Brief: Every line of the entries below that mentions "gdshader" is to be copied out.

►

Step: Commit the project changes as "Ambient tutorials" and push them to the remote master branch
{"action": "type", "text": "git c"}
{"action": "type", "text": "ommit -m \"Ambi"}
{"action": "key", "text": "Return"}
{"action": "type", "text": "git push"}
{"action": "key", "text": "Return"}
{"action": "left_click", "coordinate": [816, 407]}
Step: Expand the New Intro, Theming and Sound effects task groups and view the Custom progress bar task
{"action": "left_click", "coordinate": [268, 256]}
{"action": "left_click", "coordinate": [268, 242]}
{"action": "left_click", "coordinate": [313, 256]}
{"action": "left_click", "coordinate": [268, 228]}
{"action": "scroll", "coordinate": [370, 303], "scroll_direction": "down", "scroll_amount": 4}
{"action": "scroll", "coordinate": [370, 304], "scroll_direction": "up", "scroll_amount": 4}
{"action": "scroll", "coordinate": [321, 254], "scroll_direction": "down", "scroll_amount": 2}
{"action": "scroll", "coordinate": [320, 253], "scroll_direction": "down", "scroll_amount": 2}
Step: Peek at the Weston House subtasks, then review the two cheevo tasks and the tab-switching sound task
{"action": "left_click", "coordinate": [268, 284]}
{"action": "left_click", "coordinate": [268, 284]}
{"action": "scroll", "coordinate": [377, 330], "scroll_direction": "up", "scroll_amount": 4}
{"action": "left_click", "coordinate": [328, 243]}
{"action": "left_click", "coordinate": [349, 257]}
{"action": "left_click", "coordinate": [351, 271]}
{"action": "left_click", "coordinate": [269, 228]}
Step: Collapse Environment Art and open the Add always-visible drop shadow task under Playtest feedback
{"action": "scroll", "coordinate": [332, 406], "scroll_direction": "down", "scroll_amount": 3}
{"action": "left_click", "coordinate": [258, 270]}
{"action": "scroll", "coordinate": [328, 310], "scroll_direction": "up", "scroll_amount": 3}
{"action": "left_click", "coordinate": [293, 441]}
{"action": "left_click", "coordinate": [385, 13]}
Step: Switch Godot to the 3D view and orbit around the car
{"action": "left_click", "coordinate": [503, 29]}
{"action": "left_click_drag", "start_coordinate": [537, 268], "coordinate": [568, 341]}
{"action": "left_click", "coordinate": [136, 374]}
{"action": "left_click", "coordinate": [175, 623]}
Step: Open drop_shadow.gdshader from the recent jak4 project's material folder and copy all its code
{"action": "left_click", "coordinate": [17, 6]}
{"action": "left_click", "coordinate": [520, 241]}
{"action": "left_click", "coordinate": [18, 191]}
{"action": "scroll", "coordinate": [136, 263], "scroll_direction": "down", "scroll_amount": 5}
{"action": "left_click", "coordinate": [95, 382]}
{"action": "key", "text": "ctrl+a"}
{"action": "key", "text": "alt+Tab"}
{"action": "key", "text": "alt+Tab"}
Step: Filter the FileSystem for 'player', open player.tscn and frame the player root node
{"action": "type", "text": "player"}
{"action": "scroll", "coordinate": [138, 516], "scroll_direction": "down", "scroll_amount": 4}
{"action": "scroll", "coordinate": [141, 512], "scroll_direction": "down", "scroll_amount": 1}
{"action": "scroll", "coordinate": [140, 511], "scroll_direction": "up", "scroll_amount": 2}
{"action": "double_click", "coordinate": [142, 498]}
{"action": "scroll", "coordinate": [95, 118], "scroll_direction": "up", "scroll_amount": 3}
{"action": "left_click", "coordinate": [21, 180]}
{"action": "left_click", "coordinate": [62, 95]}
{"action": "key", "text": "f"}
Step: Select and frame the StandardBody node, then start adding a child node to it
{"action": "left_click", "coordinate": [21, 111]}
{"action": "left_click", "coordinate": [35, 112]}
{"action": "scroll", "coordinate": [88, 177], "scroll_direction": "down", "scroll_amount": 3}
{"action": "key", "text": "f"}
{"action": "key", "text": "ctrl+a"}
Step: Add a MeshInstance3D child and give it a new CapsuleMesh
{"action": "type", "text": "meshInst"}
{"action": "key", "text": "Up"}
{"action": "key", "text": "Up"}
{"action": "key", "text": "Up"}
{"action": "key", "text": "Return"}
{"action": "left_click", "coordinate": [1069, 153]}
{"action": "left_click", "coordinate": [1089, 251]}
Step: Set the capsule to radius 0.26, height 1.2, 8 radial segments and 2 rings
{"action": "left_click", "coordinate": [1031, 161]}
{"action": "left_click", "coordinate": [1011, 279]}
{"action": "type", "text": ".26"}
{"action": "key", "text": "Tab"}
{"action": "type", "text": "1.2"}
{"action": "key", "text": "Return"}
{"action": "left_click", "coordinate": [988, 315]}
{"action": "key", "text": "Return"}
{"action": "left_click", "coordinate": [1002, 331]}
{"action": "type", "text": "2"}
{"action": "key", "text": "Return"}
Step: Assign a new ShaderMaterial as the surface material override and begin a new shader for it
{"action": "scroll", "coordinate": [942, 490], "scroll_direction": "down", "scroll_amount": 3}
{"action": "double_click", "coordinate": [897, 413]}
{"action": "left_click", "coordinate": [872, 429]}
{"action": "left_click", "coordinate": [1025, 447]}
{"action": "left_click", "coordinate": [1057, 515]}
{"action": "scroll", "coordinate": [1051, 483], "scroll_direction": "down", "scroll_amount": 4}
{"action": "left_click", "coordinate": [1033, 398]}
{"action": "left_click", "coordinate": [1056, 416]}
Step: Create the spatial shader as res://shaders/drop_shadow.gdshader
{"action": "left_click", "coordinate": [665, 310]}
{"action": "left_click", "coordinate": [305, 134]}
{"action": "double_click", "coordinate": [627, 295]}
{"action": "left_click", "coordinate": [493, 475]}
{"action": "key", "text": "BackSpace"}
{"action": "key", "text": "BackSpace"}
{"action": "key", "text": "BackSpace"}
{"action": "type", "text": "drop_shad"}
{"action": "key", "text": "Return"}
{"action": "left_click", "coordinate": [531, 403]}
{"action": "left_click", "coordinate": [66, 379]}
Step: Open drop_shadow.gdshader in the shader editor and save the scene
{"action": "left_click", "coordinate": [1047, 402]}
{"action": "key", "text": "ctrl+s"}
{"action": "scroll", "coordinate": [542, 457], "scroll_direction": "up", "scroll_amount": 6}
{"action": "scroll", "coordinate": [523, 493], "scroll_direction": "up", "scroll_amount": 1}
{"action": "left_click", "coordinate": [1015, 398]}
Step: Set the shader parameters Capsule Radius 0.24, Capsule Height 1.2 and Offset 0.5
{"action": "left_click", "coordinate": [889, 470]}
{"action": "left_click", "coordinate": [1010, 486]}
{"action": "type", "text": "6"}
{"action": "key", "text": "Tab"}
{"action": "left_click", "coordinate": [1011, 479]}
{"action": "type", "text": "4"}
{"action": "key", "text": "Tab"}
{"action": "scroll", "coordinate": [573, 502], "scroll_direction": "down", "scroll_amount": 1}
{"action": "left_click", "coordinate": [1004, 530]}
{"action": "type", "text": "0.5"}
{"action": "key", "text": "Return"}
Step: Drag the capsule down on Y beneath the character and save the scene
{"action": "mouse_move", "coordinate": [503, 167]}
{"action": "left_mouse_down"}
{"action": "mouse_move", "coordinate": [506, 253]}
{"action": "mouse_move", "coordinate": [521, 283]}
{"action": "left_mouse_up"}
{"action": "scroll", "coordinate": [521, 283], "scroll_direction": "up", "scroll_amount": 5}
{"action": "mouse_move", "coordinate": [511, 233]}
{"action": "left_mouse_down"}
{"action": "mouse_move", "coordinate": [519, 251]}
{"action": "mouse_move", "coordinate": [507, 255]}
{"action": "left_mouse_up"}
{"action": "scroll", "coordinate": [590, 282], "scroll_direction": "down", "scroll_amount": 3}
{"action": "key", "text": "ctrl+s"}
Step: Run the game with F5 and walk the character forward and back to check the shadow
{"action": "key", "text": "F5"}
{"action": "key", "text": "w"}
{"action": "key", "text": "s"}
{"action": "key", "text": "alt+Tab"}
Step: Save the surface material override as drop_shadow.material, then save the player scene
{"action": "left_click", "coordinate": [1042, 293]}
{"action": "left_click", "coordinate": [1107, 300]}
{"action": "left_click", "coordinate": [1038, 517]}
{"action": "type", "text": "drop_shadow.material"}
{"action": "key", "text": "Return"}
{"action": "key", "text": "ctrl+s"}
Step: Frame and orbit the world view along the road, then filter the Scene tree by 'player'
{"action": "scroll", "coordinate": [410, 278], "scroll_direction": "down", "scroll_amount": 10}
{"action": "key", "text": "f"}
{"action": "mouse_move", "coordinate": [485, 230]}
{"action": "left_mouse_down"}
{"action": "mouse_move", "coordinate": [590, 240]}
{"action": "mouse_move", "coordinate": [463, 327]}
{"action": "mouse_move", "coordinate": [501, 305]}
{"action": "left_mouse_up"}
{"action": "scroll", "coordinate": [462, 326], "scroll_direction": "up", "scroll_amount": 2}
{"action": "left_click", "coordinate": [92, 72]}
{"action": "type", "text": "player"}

◄

Exercise answer:
Step: Open drop_shadow.gdshader from the recent jak4 project's material folder and copy all its code
Step: Create the spatial shader as res://shaders/drop_shadow.gdshader
Step: Open drop_shadow.gdshader in the shader editor and save the scene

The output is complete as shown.